In the computing industry’s decades-old arms race against hackers and pirates, the bad guys continually find and exploit holes in security software, and the good guys rush in to patch them. Now for the first time, companies are rolling out a hardware-based security technology that promises to change the fundamental architecture of the personal computer. Whether the security technology threatens users’ control over their own software and data, however, remains a hotly contested concern.An industry consortium that includes IBM, Intel, Hewlett-Packard, and Microsoft has created specifications for a new microchip that-independent of a computer’s main processor-would store special keys for encrypting and decrypting data. Keys stored on a separate chip are beyond the reach of hacker software, so they can keep encrypted data secure. “It’s like having a little safe inside your PC,” says Bob Meinschein, an engineering manager at Intel Research and member of the technical committee of the companies’ Trusted Computing Platform Alliance, formed in 1999.

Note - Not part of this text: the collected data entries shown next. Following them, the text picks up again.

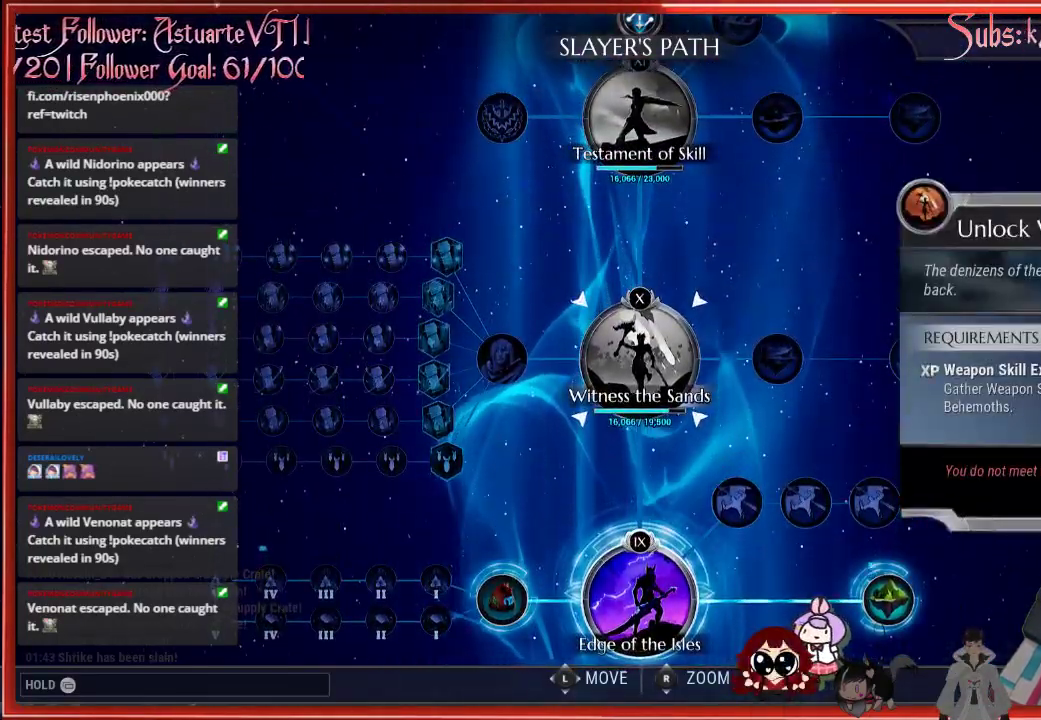
{"buttons": [], "left_stick": "up", "right_stick": "center", "events": []}
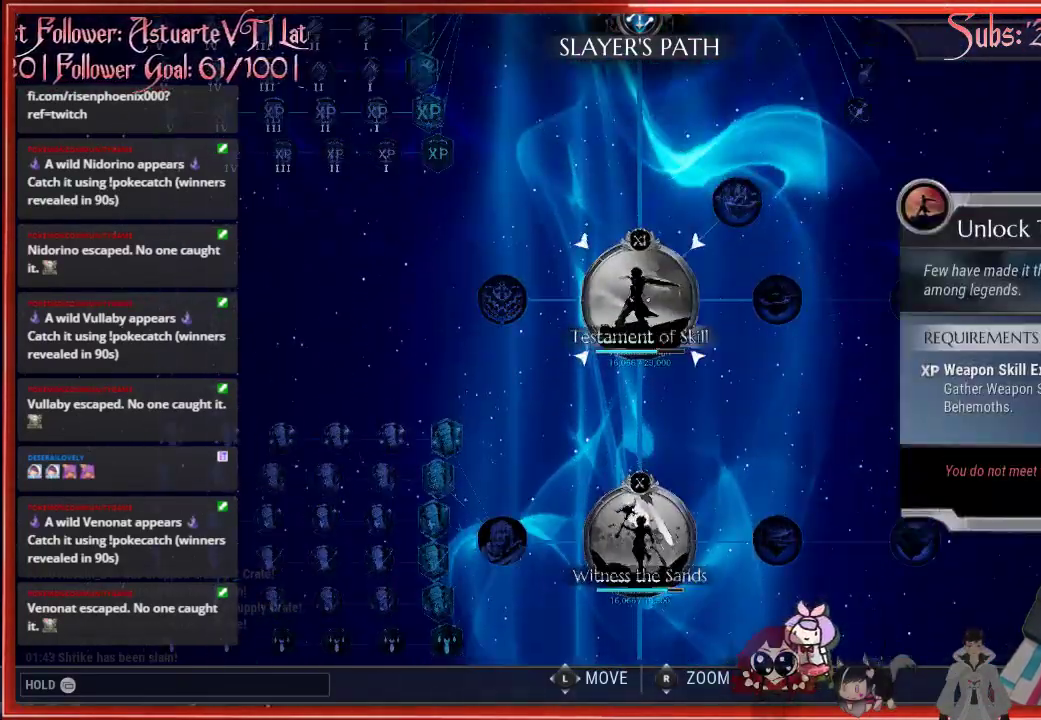
{"buttons": [], "left_stick": "up", "right_stick": "center", "events": [[50, "left_stick", "center"], [300, "left_stick", "up"]]}
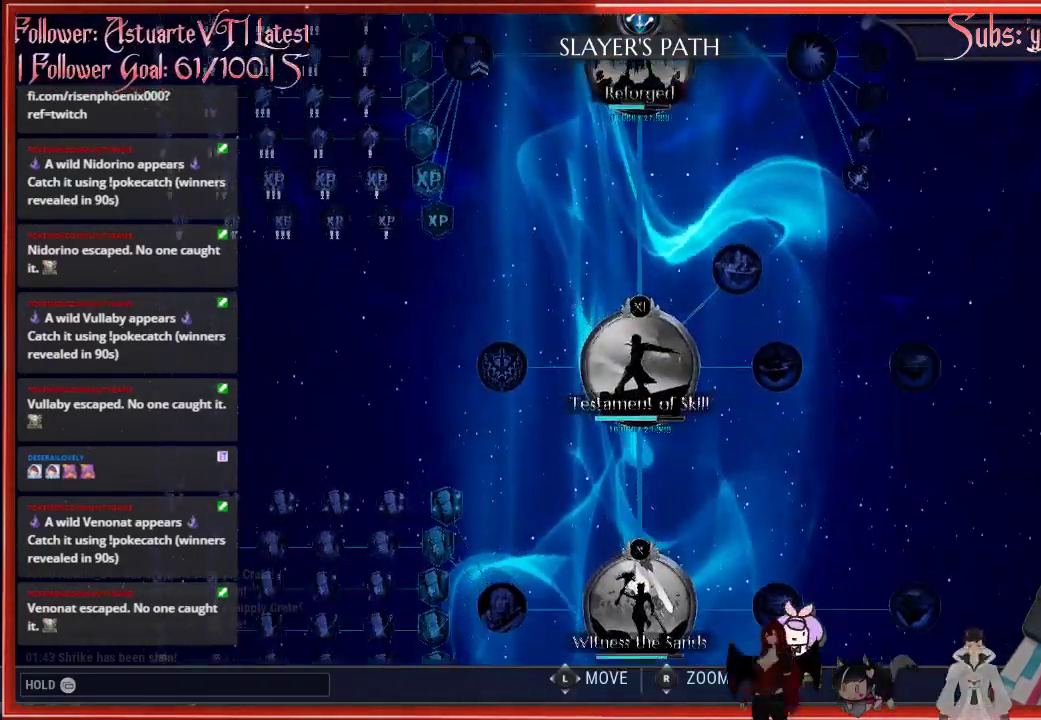
{"buttons": [], "left_stick": "center", "right_stick": "center", "events": [[450, "left_stick", "center"]]}
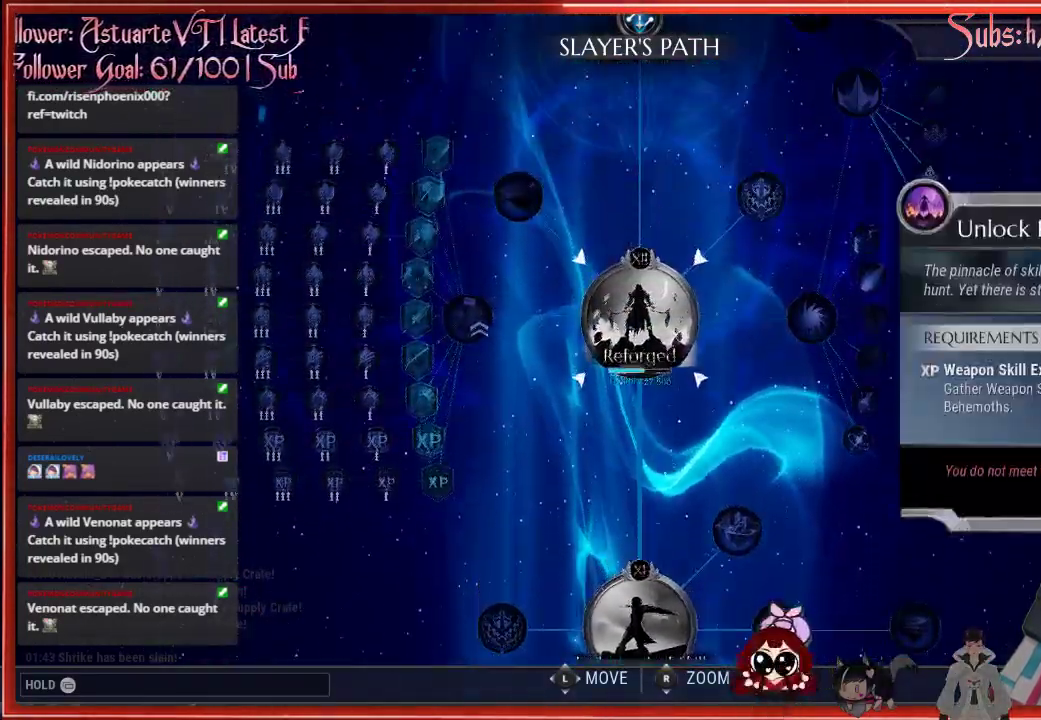
{"buttons": [], "left_stick": "left", "right_stick": "center", "events": [[100, "left_stick", "left"]]}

Since last June, IBM has been selling computers that incorporate the chips, and the company expects that the chips will eventually be in smaller computing devices such as personal digital assistants and cell phones. Microsoft has gone a step further and is developing a related but independent approach dubbed Palladium. That technology incorporates both Microsoft’s own designs for special hardware and a new “nexus,” a trusted suboperating system that will run programs configured to take advantage of the hardware. It will be included in future versions of the company’s Windows operating system.
The heart of both schemes is a special microchip, a tiny Fort Knox for secret data, that includes mathematical keys to encrypt and decrypt information so that no one but the machine’s authorized user can read it. (Computers today routinely handle such encryption when they send credit card information over the Web, but most computers store keys on their hard drives, which are highly vulnerable to hackers.) And this chip doesn’t simply store secrets; it also takes over basic cryptographic operations, so software configured to take advantage of the chip’s capabilities can ask the chip to encrypt data on its computer’s hard drive. Because each chip would come with unique encryption keys, encrypted information would be accessible only to the program and the computer that originally sealed it.